Allerdings gibt es aktuell noch das Problem, dass die benötigte Technik (zum Beispiel Smart Meter oder Wärmepumpen) zu teuer ist. „Wenn die Energiewende zum Luxusprodukt wird, werden wir scheitern“, warnte Gierull. Es müsse schneller und günstiger passieren, damit alle etwas davon haben. Menschen, die in den vergangenen Monaten in neue Öl- und Gasheizungen investiert haben, stünden vor einer wahren Kostenexplosion. Gierull rechnet für die Zukunft mit einem deutlichen Anstieg der Zusatzkosten. In zehn bis 20 Jahren solle das „richtig wehtun“. Die Preisexplosion würde Energiearmut fördern.

Verbraucher haben schon jetzt mit einer deutlichen Preissteigerung zu kämpfen. Das zeigte eine aktuelle Untersuchung des Vergleichsportals Verivox. Ein Musterhaushalt mit drei Personen zahlt für Öl, Gas, Sprit und Strom derzeit rund 1.500 Euro mehr als noch im Februar 2021. Thorsten Strock von Verivox rät dazu, Tarife zu vergleichen. „Da viele Neuverträge für Strom und Gas aktuell kostengünstiger sind, sollten Verbraucher prüfen, ob sie nicht zu einem guten und günstigeren Anbieter wechseln können“, sagte auch Ramona Pop vom Verbraucherzentrale Bundesverband, dazu.

Energiewende zum Nulltarif – so geht es nicht weiter

Die Energiewende fordert jedoch genauso eine erhebliche Kostenanstrengung. „Wir müssen jetzt innerhalb von sechs Jahren noch einmal das schaffen, was wir in den letzten 13 Jahren geschafft haben“, sagte Dr. Almut Kirchner bei der vbw-Pressekonferenz zum Monitoring der Energiewende. In Bayern zum Beispiel müsse sich die Geschwindigkeit beim Ausbau von Windenergie verzwanzigfachen.
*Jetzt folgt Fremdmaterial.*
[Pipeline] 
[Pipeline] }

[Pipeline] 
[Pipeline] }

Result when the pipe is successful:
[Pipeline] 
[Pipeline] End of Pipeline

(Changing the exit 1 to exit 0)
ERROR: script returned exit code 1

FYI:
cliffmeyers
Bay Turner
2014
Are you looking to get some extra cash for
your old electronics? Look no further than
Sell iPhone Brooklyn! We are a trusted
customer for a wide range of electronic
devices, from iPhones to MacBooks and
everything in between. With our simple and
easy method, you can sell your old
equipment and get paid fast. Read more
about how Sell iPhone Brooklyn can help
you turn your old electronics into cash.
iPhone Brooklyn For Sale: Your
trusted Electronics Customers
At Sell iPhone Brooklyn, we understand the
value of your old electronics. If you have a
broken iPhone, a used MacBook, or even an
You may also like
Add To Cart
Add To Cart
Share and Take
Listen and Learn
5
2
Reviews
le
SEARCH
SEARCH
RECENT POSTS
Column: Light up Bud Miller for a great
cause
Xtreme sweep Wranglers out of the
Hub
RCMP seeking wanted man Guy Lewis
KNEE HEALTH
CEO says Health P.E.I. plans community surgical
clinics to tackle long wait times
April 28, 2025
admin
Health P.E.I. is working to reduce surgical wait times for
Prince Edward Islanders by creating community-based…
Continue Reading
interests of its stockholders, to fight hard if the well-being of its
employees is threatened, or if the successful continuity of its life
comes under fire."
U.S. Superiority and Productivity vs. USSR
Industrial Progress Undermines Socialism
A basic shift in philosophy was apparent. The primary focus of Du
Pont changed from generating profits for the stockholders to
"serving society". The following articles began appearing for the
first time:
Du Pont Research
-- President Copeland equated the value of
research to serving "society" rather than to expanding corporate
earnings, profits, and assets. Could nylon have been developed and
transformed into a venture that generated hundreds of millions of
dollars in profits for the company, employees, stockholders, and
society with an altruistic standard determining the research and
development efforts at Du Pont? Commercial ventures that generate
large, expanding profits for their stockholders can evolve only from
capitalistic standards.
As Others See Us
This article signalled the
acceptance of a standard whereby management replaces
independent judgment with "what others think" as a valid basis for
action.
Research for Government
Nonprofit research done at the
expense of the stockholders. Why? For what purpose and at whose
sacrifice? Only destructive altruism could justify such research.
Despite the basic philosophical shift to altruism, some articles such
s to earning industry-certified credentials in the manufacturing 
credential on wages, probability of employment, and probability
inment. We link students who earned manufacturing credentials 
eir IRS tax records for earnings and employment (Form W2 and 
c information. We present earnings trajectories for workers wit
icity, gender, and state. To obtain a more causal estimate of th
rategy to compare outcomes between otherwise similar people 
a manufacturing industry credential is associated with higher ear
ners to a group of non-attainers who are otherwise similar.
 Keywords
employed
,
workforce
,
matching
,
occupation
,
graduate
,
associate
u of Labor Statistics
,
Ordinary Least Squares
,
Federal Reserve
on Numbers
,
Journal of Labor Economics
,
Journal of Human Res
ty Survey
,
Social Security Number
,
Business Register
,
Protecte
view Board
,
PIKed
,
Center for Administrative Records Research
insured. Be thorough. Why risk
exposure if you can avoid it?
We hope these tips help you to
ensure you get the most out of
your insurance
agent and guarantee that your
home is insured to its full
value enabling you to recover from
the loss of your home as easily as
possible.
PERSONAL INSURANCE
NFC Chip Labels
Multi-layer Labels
Auch Leonard Birnbaum, Vorstandsvorsitzender des Energieriesen Eon, hatte schon vor steigenden Preisen gewarnt. Das Land brauche mehr Ökostrom-Anlagen, die wiederum eine Integration mit dem Stromnetz verlangen. Dafür wiederum müsste der Netzausbau „schneller und intelligenter“ funktionieren, und dann brauche es auch noch Reservekapazitäten. „Uns wurde immer entgegengehalten, dass die Sonne keine Rechnung schicke, deshalb sei alles umsonst“, erklärte der Eon-Chef der Süddeutschen Zeitung. Bei Eon aber sei immer klar gewesen, dass es anders kommen würde. Die Energiewende könne nicht zum „Nulltarif“ passieren.